Constructing weighted TF regulatory network
The weighted network enable us to make use of many weak connections which otherwise will be excluded in an unweighted network.
The edge weight is a combination of three factors:
- Peak intensity \(p\), represented by the p-value of a peak, rescaled to \([0, 1]\) by a sigmoid function.
- Motif binding affinity \(m\), represented by the p-value of the motif binding score, rescaled to \([0, 1]\) by a sigmoid function.
- TF expression value \(g\).
If a TF \(i\) has \(n\) binding sites that are linked to gene \(j\), then the edge weight is determined by:
\[e_{ij} = \sqrt{g\sum_{k=1}^n{p_k * m_k}}\]

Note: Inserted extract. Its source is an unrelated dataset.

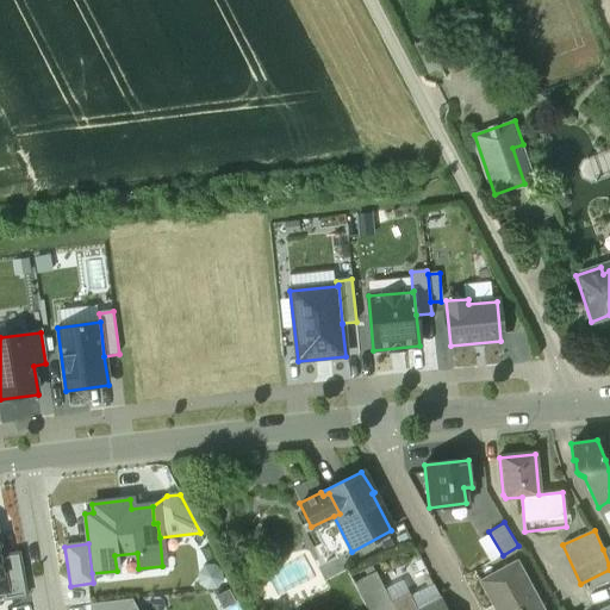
[(18,554),(0,556),(0,567),(4,590),(2,590),(4,599),(25,596),(18,554)]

Computing TF ranks using the PageRank algorithm
Let \(s\) be the vector containing node weights and \(W\) be the edge weight matrix. The personalized PageRank score vector \(v\) was calculated by solving a system of linear equations \(v = (1 − d)s + dWv\), where \(d\) is the damping factor (default to 0.85). The above equation can be solved in an iterative fashion, i.e., setting \(v_{t+1} = (1-d)s + dWv_t\).
Statistical significance of PageRank scores
To determine the statistical significance of PageRank scores, we randomly rewire edges in the network and compute the PageRank scores. We do this 10 times to get enough samples for computing the null distribution. The p-values of PageRank scores were then inferred as to the null distribution.